Fill a thin drinking straw and a wide bathtub each to a depth of 0.3\ \text{m}
with water. The bathtub holds hundreds of times more water — yet at the bottom the pressure is
exactly the same in both, 1000 \times 9.8 \times 0.3 = 2{,}940\ \text{Pa}.
A tall, thin tube of water can push just as hard at its base as an ocean at the same depth. This
surprising result is sometimes called the hydrostatic paradox: the pressure at
the bottom is set by the height of the liquid, never by its volume.
Pressure pushes every way at once
You might think the liquid only pushes down — after all, it's the weight above that
causes it. But a liquid is runny: it passes any squeeze on to its neighbours in all directions.
The result is that at any point the pressure acts equally in every direction —
up, down, sideways, and every angle in between.
That is why a submarine is squeezed inward from all sides at once, why water squirts
sideways out of a hole in the side of a bucket, and why the pressure on your eardrum in
the pool feels the same whether you tilt your head left or right. In the tank below, watch the
arrows: they all point outward from the chosen point and they are all the same length, because the
pressure there is the same in every direction — and every arrow grows as you drag the point deeper.

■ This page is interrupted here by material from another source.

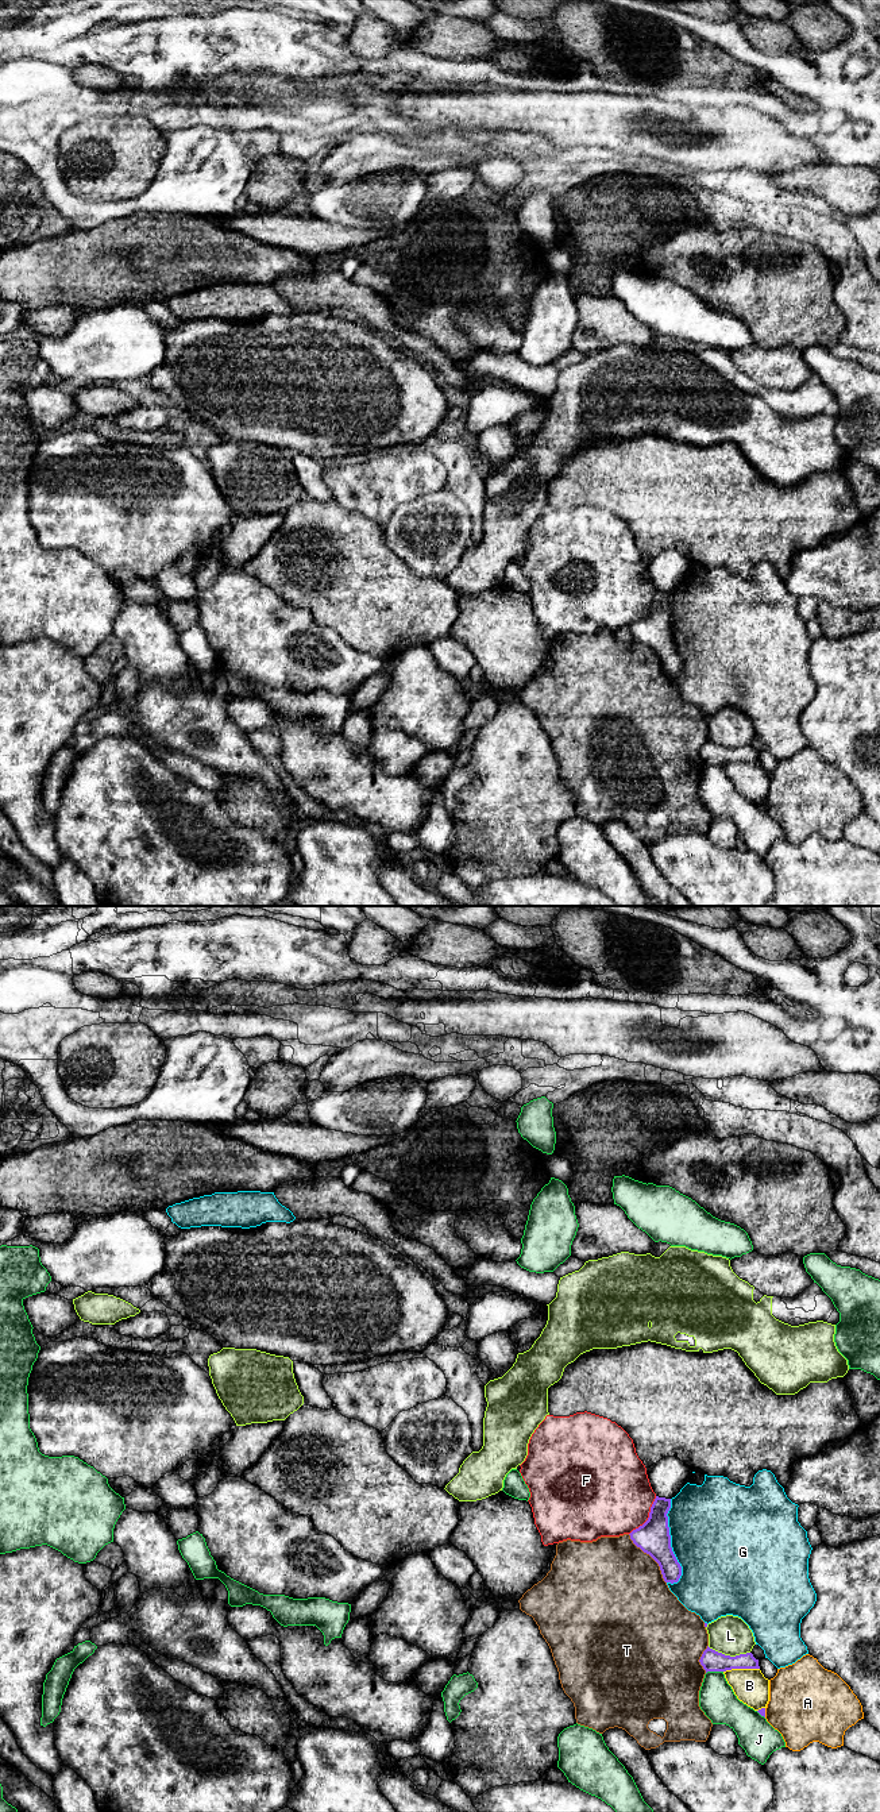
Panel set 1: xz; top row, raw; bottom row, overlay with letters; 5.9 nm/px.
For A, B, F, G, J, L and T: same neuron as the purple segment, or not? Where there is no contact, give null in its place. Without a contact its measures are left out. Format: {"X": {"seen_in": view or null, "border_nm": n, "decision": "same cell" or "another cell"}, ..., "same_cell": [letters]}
{"A": {"seen_in": "xz", "border_nm": 60, "decision": "another cell"}, "B": {"seen_in": "xz", "border_nm": 220, "decision": "another cell"}, "F": {"seen_in": "xz", "border_nm": 280, "decision": "another cell"}, "G": {"seen_in": "xz", "border_nm": 500, "decision": "another cell"}, "J": {"seen_in": "xz", "border_nm": 110, "decision": "another cell"}, "L": {"seen_in": "xz", "border_nm": 260, "decision": "another cell"}, "T": {"seen_in": "xz", "border_nm": 380, "decision": "another cell"}, "same_cell": []}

Drag Depth down and every arrow lengthens together — deeper means a bigger push,
the same in all directions. Now switch the liquid from water to mercury: at the
very same depth the arrows leap out to full length, because mercury is over thirteen times denser
and so pushes over thirteen times harder.
-
It's the depth that counts, not the amount of liquid. A thin tube and a huge
wide tank filled to the same depth have exactly the same pressure at the
bottom. Pouring in more water across a wider container does not raise the pressure at a given
depth — only going deeper does.
-
The container's shape makes no difference. Cone, cylinder, sphere, wonky vase —
at a chosen depth below the surface the pressure is the same in all of them.

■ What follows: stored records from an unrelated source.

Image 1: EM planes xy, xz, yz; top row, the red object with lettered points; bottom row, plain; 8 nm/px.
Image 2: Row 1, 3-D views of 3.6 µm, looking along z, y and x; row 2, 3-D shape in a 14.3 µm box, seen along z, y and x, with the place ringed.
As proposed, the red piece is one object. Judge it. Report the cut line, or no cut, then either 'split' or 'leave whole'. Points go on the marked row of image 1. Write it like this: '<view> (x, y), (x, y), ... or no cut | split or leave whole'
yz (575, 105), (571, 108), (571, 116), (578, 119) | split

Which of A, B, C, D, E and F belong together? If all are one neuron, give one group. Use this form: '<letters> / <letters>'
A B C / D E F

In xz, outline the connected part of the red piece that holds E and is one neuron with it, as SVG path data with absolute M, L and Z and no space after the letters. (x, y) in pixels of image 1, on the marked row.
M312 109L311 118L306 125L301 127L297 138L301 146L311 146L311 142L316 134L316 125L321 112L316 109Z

p = \rho g h has no term for shape.
-
Liquid pressure is not just "downwards". It acts equally in every
direction. That's why a hole in the side of a tank squirts water out sideways, and
why a submarine is crushed inward from all around, not only from the top.
-
Use the depth below the surface, not the height of the tank. In
h put how far the point sits beneath the surface. A point
near the top of a very deep tank still has a small h and a small
pressure.
Look at any great concrete dam and you will see it is a giant wedge: slim at the top where it meets
the reservoir's surface, and swelling to an enormous thickness down at its base. That shape is
p = \rho g h written in concrete.
Near the surface the water is shallow, h is small, and the pressure
pushing on the wall is gentle — a thin wall copes easily. But at the foot of the dam the water may
be a hundred metres deep, so h is huge and the pressure is
colossal, trying its hardest to shove the whole wall over. The engineers pile on more and more
concrete exactly where the pressure is greatest. The same physics explains why a deep-sea
submersible like the ones that visit the ocean floor (nearly 11\ \text{km}
down, where the pressure tops 100{,}000{,}000\ \text{Pa}) needs a
near-spherical steel or titanium hull — anything less and the sea would crush it like a drinks can.